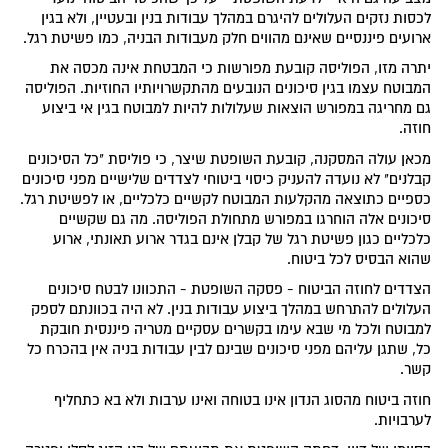
לכסות נזקים העלולים להיגרם במהלך עבודות בנין ובעטיין, ולא בגין
ארועים פיננסיים שאינם מהווים חלק מעבודות הבניה, כמו פשיטת רגל.
יתרה מזו, הפוליסה קובעת מפורשות כי המבטחת אינה מכסה את
המבוטח עצמו בגין סיכונים הנובעים מהתקשרויותיו החוזיות. הפוליסה
גם מחריגה במפורש הוצאות שעלולות להיות למבוטח בגין אי ביצוע
חוזה.
מכאן עולה המסקנה, קובעת השופטת שיצר, כי פוליסת "כל הסיכונים
קבלנים" לא נועדה להעניק כיסוי ביטוחי לצדדים שלישיים מפני סיכונים
כספיים כתוצאה מהקלעות המבוטח לקשיים כלכליים, או לפשיטת רגל.
סיכונים אלה הוחרגו במפורש מתחולת הפוליסה. מה גם שקשיים
כלכליים כגון פשיטת רגל של קבלן אינם בגדר ארוע תאונתי, ארוע
שהוא הבסיס לכל ביטוח.
הצדדים לחוזה הביטוח - פסקה השופטת - התכוונו לבטח סיכונים
העלולים להתרחש במהלך ביצוע עבודות בנין. לא היה בכוונתם לספק
למבוטח ולכל מי שבא עימו בקשרים עסקיים מטריה פיננסית חובקת
כל, שתגן עליהם מפני סיכונים שבינם לבין עבודות בניה אין בהכרח כל
קשר.
חוזה ביטוח מהסוג הנדון אינו בטוחה ואינו ערבות ולא בא כתחליף
לערבויות.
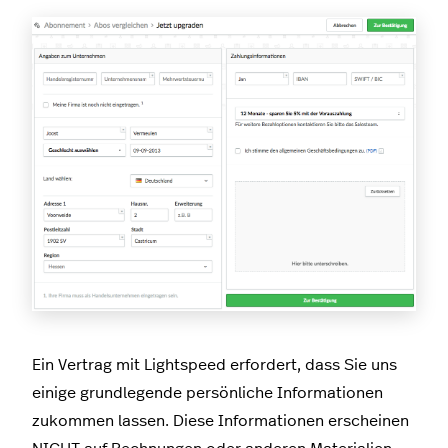
Ein Vertrag mit Lightspeed erfordert, dass Sie uns
einige grundlegende persönliche Informationen
zukommen lassen. Diese Informationen erscheinen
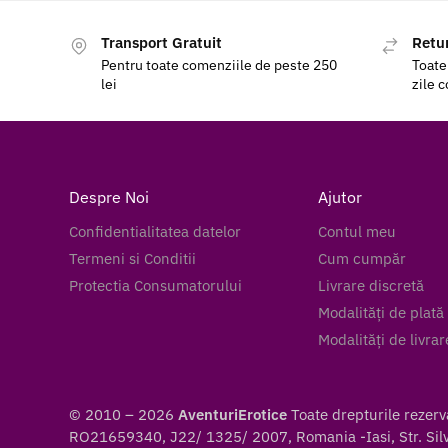
Transport Gratuit
Retur
Pentru toate comenziile de peste 250
Toate
lei
zile 
Despre Noi
Ajutor
Confidentialitatea datelor
Contul meu
Termeni si Conditii
Cum cumpăr
Protectia Consumatorului
Livrare discretă
Modalități de plată
Modalități de livrar
© 2010 – 2026
AventuriErotice
Toate drepturile rezer
RO21659340, J22/ 1325/ 2007, Romania -Iasi, Str. Silve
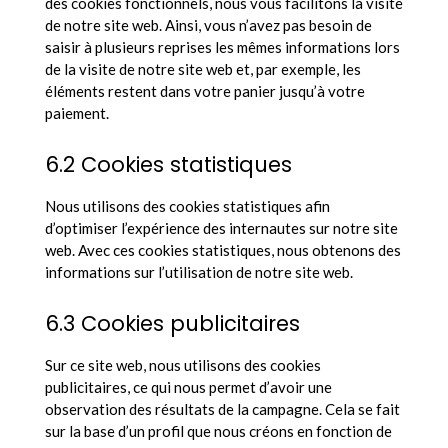
des cookies fonctionnels, nous vous facilitons la visite
de notre site web. Ainsi, vous n’avez pas besoin de
saisir à plusieurs reprises les mêmes informations lors
de la visite de notre site web et, par exemple, les
éléments restent dans votre panier jusqu’à votre
paiement.
6.2 Cookies statistiques
Nous utilisons des cookies statistiques afin
d’optimiser l’expérience des internautes sur notre site
web. Avec ces cookies statistiques, nous obtenons des
informations sur l’utilisation de notre site web.
6.3 Cookies publicitaires
Sur ce site web, nous utilisons des cookies
publicitaires, ce qui nous permet d’avoir une
observation des résultats de la campagne. Cela se fait
sur la base d’un profil que nous créons en fonction de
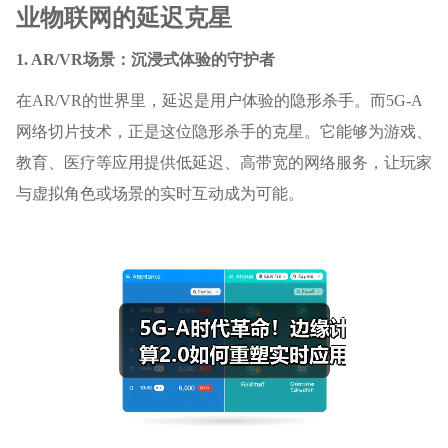
业物联网的延迟克星
1. AR/VR场景：沉浸式体验的守护者
在AR/VR的世界里，延迟是用户体验的隐形杀手。而5G-A
网络切片技术，正是这位隐形杀手的克星。它能够为游戏、
教育、医疗等应用提供低延迟、高带宽的网络服务，让玩家
与虚拟角色或场景的实时互动成为可能。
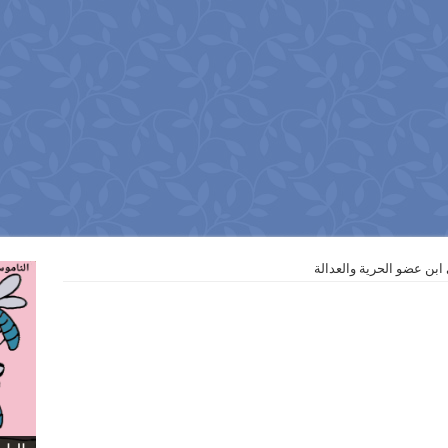
ابن عضو الحرية والعدالة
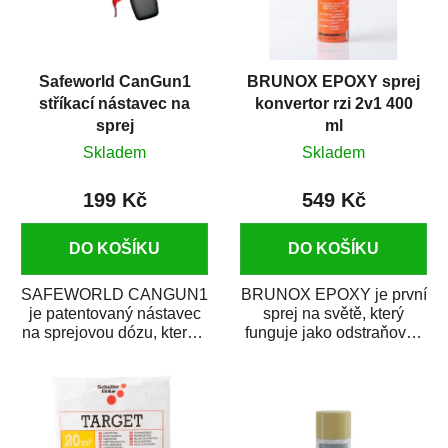
Safeworld CanGun1
BRUNOX EPOXY sprej
stříkací nástavec na
konvertor rzi 2v1 400
sprej
ml
Skladem
Skladem
199 Kč
549 Kč
DO KOŠÍKU
DO KOŠÍKU
SAFEWORLD CANGUN1
BRUNOX EPOXY je první
je patentovaný nástavec
sprej na světě, který
na sprejovou dózu, který ji
funguje jako odstraňovač
promění na profesionální
rzi s epoxidovou
stříkací...
pryskyřicí. Byl...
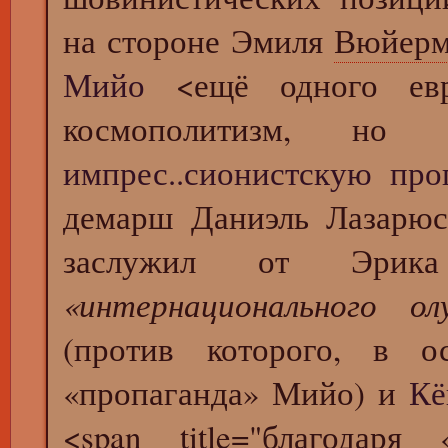
на стороне Эмиля
Вюйер
Мийо
<ещё одного евр
космополитизм, н
импрес..сионистскую про
демарш Даниэль Лазарюс
заслужил от Эрика
«интернационального ол
(против которого, в о
«пропаганда» Мийо) и
Кё
<span title="благодаря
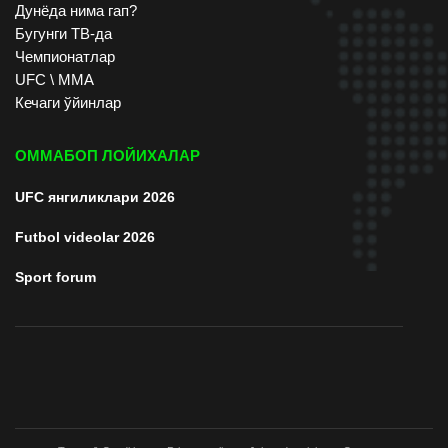
Дунёда нима гап?
Бугунги ТВ-да
Чемпионатлар
UFC \ ММА
Кечаги ўйинлар
ОММАБОП ЛОЙИХАЛАР
UFC янгиликлари 2026
Futbol videolar 2026
Sport forum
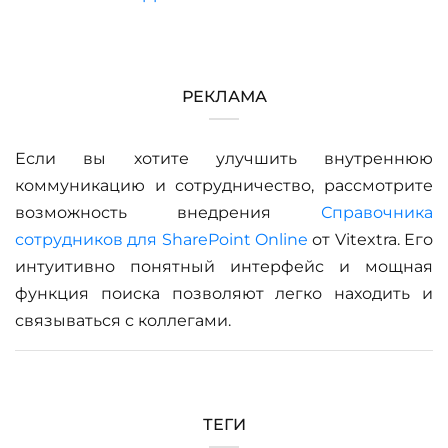
РЕКЛАМА
Если вы хотите улучшить внутреннюю
коммуникацию и сотрудничество, рассмотрите
возможность внедрения
Справочника
сотрудников для SharePoint Online
от Vitextra. Его
интуитивно понятный интерфейс и мощная
функция поиска позволяют легко находить и
связываться с коллегами.
ТЕГИ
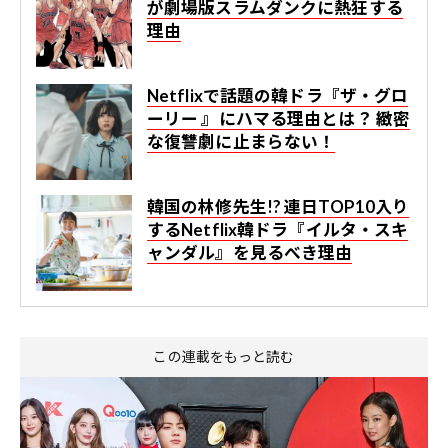
が劇場版スラムダンクに熱狂する
理由
Netflixで話題の韓ドラ『ザ・グロ
ーリー 』にハマる理由とは？ 緻密
な復讐劇に止まらない！
韓国の林修先生!? 連日TOP10入り
するNetflix韓ドラ『イルタ・スキ
ャンダル』を見るべき理由
この連載をもっと読む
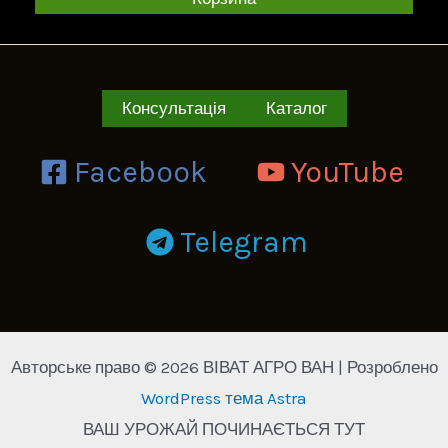
Консультація
Каталог
Facebook
YouTube
Telegram
Авторське право © 2026 ВІВАТ АГРО ВАН | Розроблено
WordPress тема Astra
ВАШ УРОЖАЙ ПОЧИНАЄТЬСЯ ТУТ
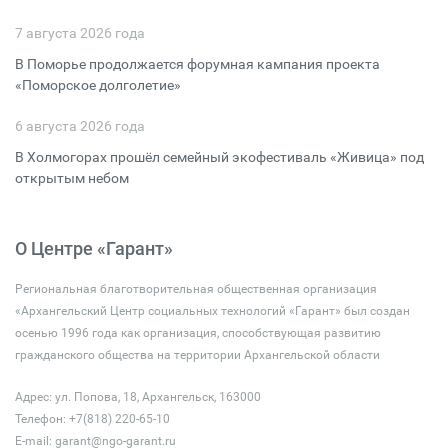
7 августа 2026 года
В Поморье продолжается форумная кампания проекта
«Поморское долголетие»
6 августа 2026 года
В Холмогорах прошёл семейный экофестиваль «Живица» под
открытым небом
О Центре «Гарант»
Региональная благотворительная общественная организация
«Архангельский Центр социальных технологий «Гарант» был создан
осенью 1996 года как организация, способствующая развитию
гражданского общества на территории Архангельской области
Адрес: ул. Попова, 18, Архангельск, 163000
Телефон: +7(818) 220-65-10
E-mail:
garant@ngo-garant.ru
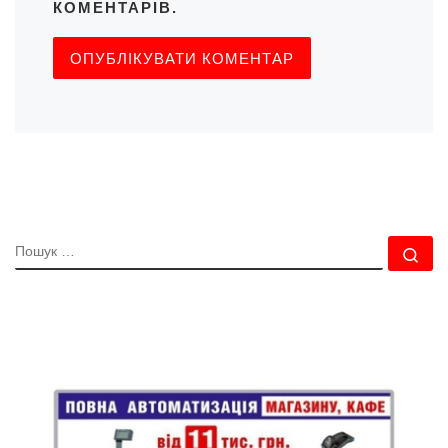
КОМЕНТАРІВ.
ПОШУК
По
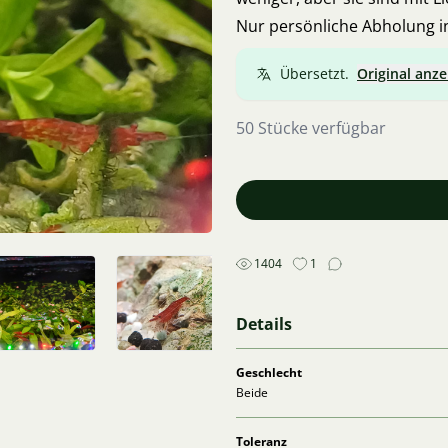
Nur persönliche Abholung i
Übersetzt.
Original anze
50 Stücke verfügbar
1404
1
Details
Geschlecht
Beide
Toleranz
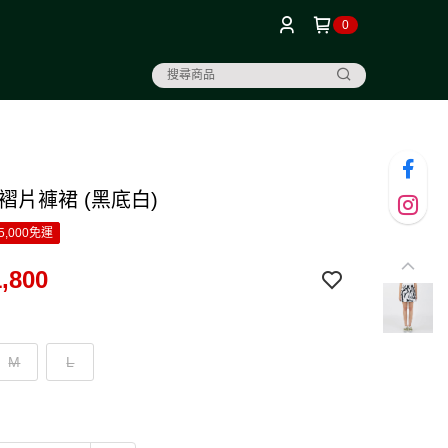
0
褶片褲裙 (黑底白)
5,000免運
,800
M
L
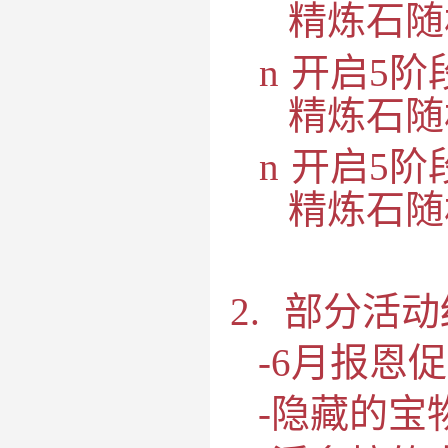
精炼石随
n
开启
5
阶
精炼石随
n
开启
5
阶
精炼石随
2.
部分活动
-
6
月报恩促
-隐藏的宝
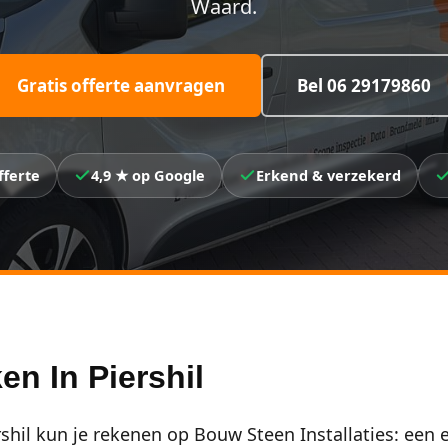
Waard.
Gratis offerte aanvragen
Bel 06 29179860
fferte
4,9 ★ op Google
Erkend & verzekerd
n In Piershil
shil kun je rekenen op Bouw Steen Installaties: een e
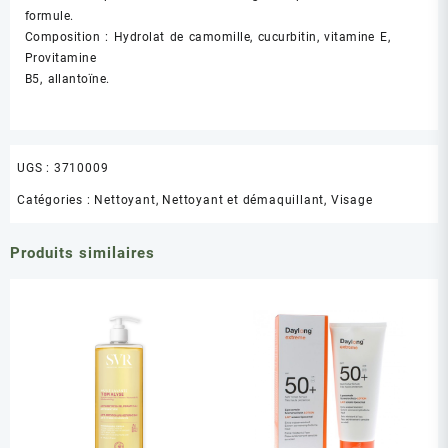
formule.
Composition : Hydrolat de camomille, cucurbitin, vitamine E,
Provitamine
B5, allantoïne.
UGS :
3710009
Catégories :
Nettoyant
,
Nettoyant et démaquillant
,
Visage
Produits similaires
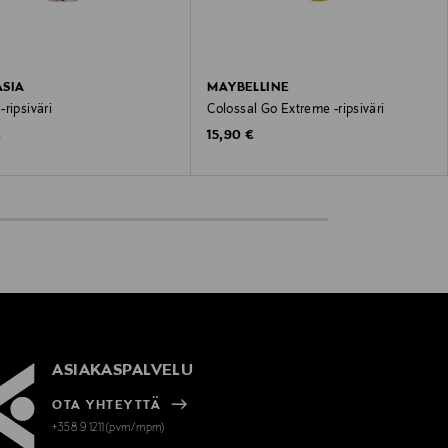
SIA
MAYBELLINE
ripsiväri
Colossal Go Extreme -ripsiväri
 Price
Original Price
€
15,90 €
ASIAKASPALVELU
OTA YHTEYTTÄ
+358 9 1211(pvm/mpm)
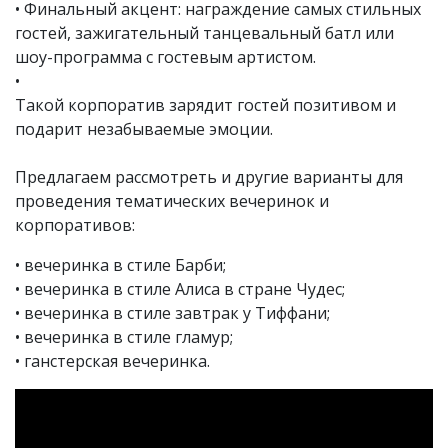
• Финальный акцент: награждение самых стильных
гостей, зажигательный танцевальный батл или
шоу-программа с гостевым артистом.
•
Такой корпоратив зарядит гостей позитивом и
подарит незабываемые эмоции.
Предлагаем рассмотреть и другие варианты для
проведения тематических вечеринок и
корпоративов:
•
вечеринка в стиле Барби
;
•
вечеринка в стиле Алиса в стране Чудес
;
•
вечеринка в стиле завтрак у Тиффани
;
•
вечеринка в стиле гламур
;
•
ганстерская вечеринка
.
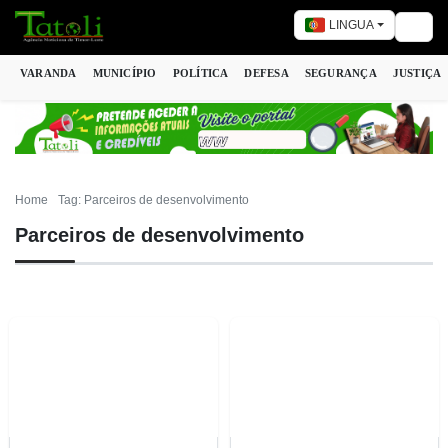
LINGUA
Togg
VARANDA
MUNICÍPIO
POLÍTICA
DEFESA
SEGURANÇA
JUSTIÇA
Home
Tag: Parceiros de desenvolvimento
Parceiros de desenvolvimento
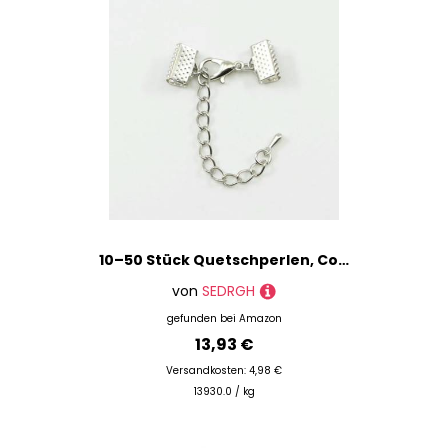
10–50 Stück Quetschperlen, Cove-Verschlüsse, Kordel-Endkappen, Schnurband, Lederclip, Foldover-Verbinder, Zubehör für DIY-Schmuckteile, Rhodium mit Kette, 16 mm
von
SEDRGH
gefunden bei
Amazon
13,93 €
Versandkosten: 4,98 €
13930.0 / kg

- _Exercise aim_
Write down every line of text from the data above word for word, leaving out the pictures.

- _Completed exercise_
לכסות נזקים העלולים להיגרם במהלך עבודות בנין ובעטיין, ולא בגין
ארועים פיננסיים שאינם מהווים חלק מעבודות הבניה, כמו פשיטת רגל.
יתרה מזו, הפוליסה קובעת מפורשות כי המבטחת אינה מכסה את
המבוטח עצמו בגין סיכונים הנובעים מהתקשרויותיו החוזיות. הפוליסה
גם מחריגה במפורש הוצאות שעלולות להיות למבוטח בגין אי ביצוע
חוזה.
מכאן עולה המסקנה, קובעת השופטת שיצר, כי פוליסת "כל הסיכונים
קבלנים" לא נועדה להעניק כיסוי ביטוחי לצדדים שלישיים מפני סיכונים
כספיים כתוצאה מהקלעות המבוטח לקשיים כלכליים, או לפשיטת רגל.
סיכונים אלה הוחרגו במפורש מתחולת הפוליסה. מה גם שקשיים
כלכליים כגון פשיטת רגל של קבלן אינם בגדר ארוע תאונתי, ארוע
שהוא הבסיס לכל ביטוח.
הצדדים לחוזה הביטוח - פסקה השופטת - התכוונו לבטח סיכונים
העלולים להתרחש במהלך ביצוע עבודות בנין. לא היה בכוונתם לספק
למבוטח ולכל מי שבא עימו בקשרים עסקיים מטריה פיננסית חובקת
כל, שתגן עליהם מפני סיכונים שבינם לבין עבודות בניה אין בהכרח כל
קשר.
חוזה ביטוח מהסוג הנדון אינו בטוחה ואינו ערבות ולא בא כתחליף
לערבויות.
Ein Vertrag mit Lightspeed erfordert, dass Sie uns
einige grundlegende persönliche Informationen
zukommen lassen. Diese Informationen erscheinen
Transport Gratuit
Retur
Pentru toate comenziile de peste 250
Toate
lei
zile 
Despre Noi
Ajutor
Confidentialitatea datelor
Contul meu
Termeni si Conditii
Cum cumpăr
Protectia Consumatorului
Livrare discretă
Modalități de plată
Modalități de livrar
© 2010 – 2026
AventuriErotice
Toate drepturile rezer
RO21659340, J22/ 1325/ 2007, Romania -Iasi, Str. Silve
des cookies fonctionnels, nous vous facilitons la visite
de notre site web. Ainsi, vous n’avez pas besoin de
saisir à plusieurs reprises les mêmes informations lors
de la visite de notre site web et, par exemple, les
éléments restent dans votre panier jusqu’à votre
paiement.
6.2 Cookies statistiques
Nous utilisons des cookies statistiques afin
d’optimiser l’expérience des internautes sur notre site
web. Avec ces cookies statistiques, nous obtenons des
informations sur l’utilisation de notre site web.
6.3 Cookies publicitaires
Sur ce site web, nous utilisons des cookies
publicitaires, ce qui nous permet d’avoir une
observation des résultats de la campagne. Cela se fait
sur la base d’un profil que nous créons en fonction de
业物联网的延迟克星
1. AR/VR场景：沉浸式体验的守护者
在AR/VR的世界里，延迟是用户体验的隐形杀手。而5G-A
网络切片技术，正是这位隐形杀手的克星。它能够为游戏、
教育、医疗等应用提供低延迟、高带宽的网络服务，让玩家
与虚拟角色或场景的实时互动成为可能。
ابن عضو الحرية والعدالة
Safeworld CanGun1
BRUNOX EPOXY sprej
stříkací nástavec na
konvertor rzi 2v1 400
sprej
ml
Skladem
Skladem
199 Kč
549 Kč
DO KOŠÍKU
DO KOŠÍKU
SAFEWORLD CANGUN1
BRUNOX EPOXY je první
je patentovaný nástavec
sprej na světě, který
na sprejovou dózu, který ji
funguje jako odstraňovač
promění na profesionální
rzi s epoxidovou
stříkací...
pryskyřicí. Byl...
на стороне Эмиля
Вюйер
Мийо
<ещё одного евр
космополитизм, н
импрес..сионистскую про
демарш Даниэль Лазарюс
заслужил от Эрика
«интернационального ол
(против которого, в о
«пропаганда» Мийо) и
Кё
<span title="благодаря
Дунёда нима гап?
Бугунги ТВ-да
Чемпионатлар
UFC \ ММА
Кечаги ўйинлар
ОММАБОП ЛОЙИХАЛАР
UFC янгиликлари 2026
Futbol videolar 2026
Sport forum
РЕКЛАМА
Если вы хотите улучшить внутреннюю
коммуникацию и сотрудничество, рассмотрите
возможность внедрения
Справочника
сотрудников для SharePoint Online
от Vitextra. Его
интуитивно понятный интерфейс и мощная
функция поиска позволяют легко находить и
связываться с коллегами.
ТЕГИ
が劇場版スラムダンクに熱狂する
理由
Netflixで話題の韓ドラ『ザ・グロ
ーリー 』にハマる理由とは？ 緻密
な復讐劇に止まらない！
韓国の林修先生!? 連日TOP10入り
するNetflix韓ドラ『イルタ・スキ
ャンダル』を見るべき理由
この連載をもっと読む
Консультація
Каталог
Facebook
YouTube
Telegram
Авторське право © 2026 ВІВАТ АГРО ВАН | Розроблено
WordPress тема Astra
ВАШ УРОЖАЙ ПОЧИНАЄТЬСЯ ТУТ
7 августа 2026 года
В Поморье продолжается форумная кампания проекта
«Поморское долголетие»
6 августа 2026 года
В Холмогорах прошёл семейный экофестиваль «Живица» под
открытым небом
О Центре «Гарант»
Региональная благотворительная общественная организация
«Архангельский Центр социальных технологий «Гарант» был создан
осенью 1996 года как организация, способствующая развитию
гражданского общества на территории Архангельской области
Адрес: ул. Попова, 18, Архангельск, 163000
Телефон: +7(818) 220-65-10
E-mail:
garant@ngo-garant.ru
КОМЕНТАРІВ.
ПОШУК
По
Nur persönliche Abholung i
Übersetzt.
Original anze
50 Stücke verfügbar
1404
1
Details
Geschlecht
Beide
Toleranz
0
褶片褲裙 (黑底白)
5,000免運
,800
M
L
精炼石随
n
开启
5
阶
精炼石随
n
开启
5
阶
精炼石随
2.
部分活动
-
6
月报恩促
-隐藏的宝
Waard.
Gratis offerte aanvragen
Bel 06 29179860
fferte
4,9 ★ op Google
Erkend & verzekerd
n In Piershil
shil kun je rekenen op Bouw Steen Installaties: een e
formule.
Composition : Hydrolat de camomille, cucurbitin, vitamine E,
Provitamine
B5, allantoïne.
UGS :
3710009
Catégories :
Nettoyant
,
Nettoyant et démaquillant
,
Visage
Produits similaires
SIA
MAYBELLINE
ripsiväri
Colossal Go Extreme -ripsiväri
 Price
Original Price
€
15,90 €
ASIAKASPALVELU
OTA YHTEYTTÄ
+358 9 1211(pvm/mpm)
• Финальный акцент: награждение самых стильных
гостей, зажигательный танцевальный батл или
шоу-программа с гостевым артистом.
•
Такой корпоратив зарядит гостей позитивом и
подарит незабываемые эмоции.
Предлагаем рассмотреть и другие варианты для
проведения тематических вечеринок и
корпоративов:
•
вечеринка в стиле Барби
;
•
вечеринка в стиле Алиса в стране Чудес
;
•
вечеринка в стиле завтрак у Тиффани
;
•
вечеринка в стиле гламур
;
•
ганстерская вечеринка
.
LINGUA
Togg
VARANDA
MUNICÍPIO
POLÍTICA
DEFESA
SEGURANÇA
JUSTIÇA
Home
Tag: Parceiros de desenvolvimento
Parceiros de desenvolvimento
10–50 Stück Quetschperlen, Cove-Verschlüsse, Kordel-Endkappen, Schnurband, Lederclip, Foldover-Verbinder, Zubehör für DIY-Schmuckteile, Rhodium mit Kette, 16 mm
von
SEDRGH
gefunden bei
Amazon
13,93 €
Versandkosten: 4,98 €
13930.0 / kg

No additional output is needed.